Em próximo artigo analisaremos a Política Nacional da Biodiversidade e como ela se desenvolve, no campo legal e jurídico, no Brasil.

 


[1] Silent Spring, Rachel Carson, publicado em 1962, que analisou a degradação causada pelos pesticidas e a propaganda enganosa divulgada pelas indústrias químicas fabricantes. O livro é facilmente encontrado em capa dura e em versão digital.

[2] NINA LIS DE ABREU NUNES e FERNANDA DA ROCHA BRANDO, "Vinte anos da Política Nacional da Biodiversidade: o que esperar?", in Proteção ao Meio Ambiente no Brasil, passado, presente e futuro: estudos em homenagem a Patricia Iglecias, Ed. Almedina, São Paulo, 2023, pág. 575. Outras informações desse interessante trabalho são utilizadas neste artigo.

[3] Biodiversidade: o que é, brasileira e ameaças — Toda Matéria (todamateria.com.br), acesso em 8-6-2023. Fungos são seres macroscópicos ou microscópicos dividido em cinco filos, com cerca de 1,5 milhão de espécies como os cogumelos, leveduras, bolores, mofos, utilizados entre outros fins na culinária, medicina, produtos domésticos. Briófitas são plantas que não possuem vasos condutores de seiva, portanto, são avasculares. Vivem, geralmente, em ambientes úmidos e formam "tapetes" verdes sobre rochas, troncos ou outras superfícies. Precisam de água para sua reprodução; habitam, preferencialmente, ambientes úmidos, todavia existem espécies em locais de calor e frio extremos; são plantas de pequeno porte, geralmente atingem entre cinco a 40 centímetros. Pteridófitas são plantas vasculares ou traqueófitas, ou seja, que possuem tecidos condutores e criptógamas pois não possuem sementes. Os exemplos mais conhecidos são as samambaias, avencas e cavalinhas, muito utilizadas como plantas ornamentais. Angiospermas são plantas complexas que apresentam raiz, caule, folhas, flores, frutos e sementes; representam o grupo mais diversificado de plantas, com mais de 250 mil espécies. As angiospermas ocorrem nos mais variados tipos de habitats, desde ambientes aquáticos até áridos.

[5] (82) Sir David Attenborough — Greatest Speech Ever | Creators for Nature – YouTube, acesso em 8-6-2023. Um discurso que impressiona.

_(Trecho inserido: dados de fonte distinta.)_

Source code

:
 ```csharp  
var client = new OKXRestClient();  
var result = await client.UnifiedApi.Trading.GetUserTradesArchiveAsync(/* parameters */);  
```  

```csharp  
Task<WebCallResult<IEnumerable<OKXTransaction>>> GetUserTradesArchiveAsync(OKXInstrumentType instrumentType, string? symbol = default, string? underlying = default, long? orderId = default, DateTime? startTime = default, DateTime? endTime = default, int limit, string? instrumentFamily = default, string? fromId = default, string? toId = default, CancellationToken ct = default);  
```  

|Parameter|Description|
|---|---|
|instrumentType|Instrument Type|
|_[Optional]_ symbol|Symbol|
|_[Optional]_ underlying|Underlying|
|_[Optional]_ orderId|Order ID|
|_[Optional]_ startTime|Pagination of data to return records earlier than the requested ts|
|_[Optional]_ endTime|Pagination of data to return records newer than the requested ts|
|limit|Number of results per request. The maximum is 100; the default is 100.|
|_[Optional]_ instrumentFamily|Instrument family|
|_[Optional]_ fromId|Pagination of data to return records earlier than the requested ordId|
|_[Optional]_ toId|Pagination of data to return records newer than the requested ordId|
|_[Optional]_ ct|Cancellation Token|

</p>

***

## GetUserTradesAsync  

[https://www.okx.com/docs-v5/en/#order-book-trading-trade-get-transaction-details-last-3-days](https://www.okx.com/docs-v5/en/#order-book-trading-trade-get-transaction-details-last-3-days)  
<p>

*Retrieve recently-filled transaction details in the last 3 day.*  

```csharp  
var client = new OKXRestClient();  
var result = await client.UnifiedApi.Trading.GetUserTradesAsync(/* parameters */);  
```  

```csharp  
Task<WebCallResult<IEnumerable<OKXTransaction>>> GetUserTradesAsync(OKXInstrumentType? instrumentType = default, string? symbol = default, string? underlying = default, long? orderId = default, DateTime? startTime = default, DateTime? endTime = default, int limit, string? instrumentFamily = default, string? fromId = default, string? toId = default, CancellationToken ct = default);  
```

Sir David Attenborough produziu uma série de documentários sobre o mundo natural em seus vários aspectos que podem ser vistos na BBC, Netflix e Youtube.

[6] NINA LYS DE ABREU NUNES e al, obra citada, pág. 576.

[7] O relatório Brundtland indicou que a pobreza dos países do terceiro mundo e o consumismo elevado dos países do primeiro mundo eram causas fundamentais que impediam um desenvolvimento igualitário no mundo e, consequentemente, produziam graves crises ambientais. Também trazia ainda dados sobre o aquecimento global, as chuvas ácidas e a destruição da camada de ozônio, temáticas que também eram bastante novas para o momento de seu lançamento, inclusive sugerindo à Assembleia Geral da Nações Unidas a necessidade da realização de uma nova conferência internacional para avaliar esses e outros grandes impactos sofridos pelo meio ambiente nos anos anteriores, como perda da biodiversidade e ocorrências de desastres ecológicos de responsabilidades industriais. E ainda foi a primeira tentativa de estabelecer uma série de metas a serem seguidas por nações de todo o mundo para evitar o avanço das destruições ambientais e o desequilíbrio climático, embora até a atualidade as nações ainda não conseguiram criar um consenso sobre como agir em conjunto em prol do desenvolvimento sustentável. Relatório Brundtland – Wikipédia, a enciclopédia livre (wikipedia.org)

[8] EDIS MILARÉ, Direito do Ambiente, 11ª Ed. RT, São Paulo, 2018, pág. 1717-1743. Essa obra é utilizada em diversas menções do artigo.

[11] NINA LYS DE ABREU NUNES e al, obra citada, pág. 581. Ver Aichi Biodiversity Targets (cbd.int), acesso em 8-6-2023.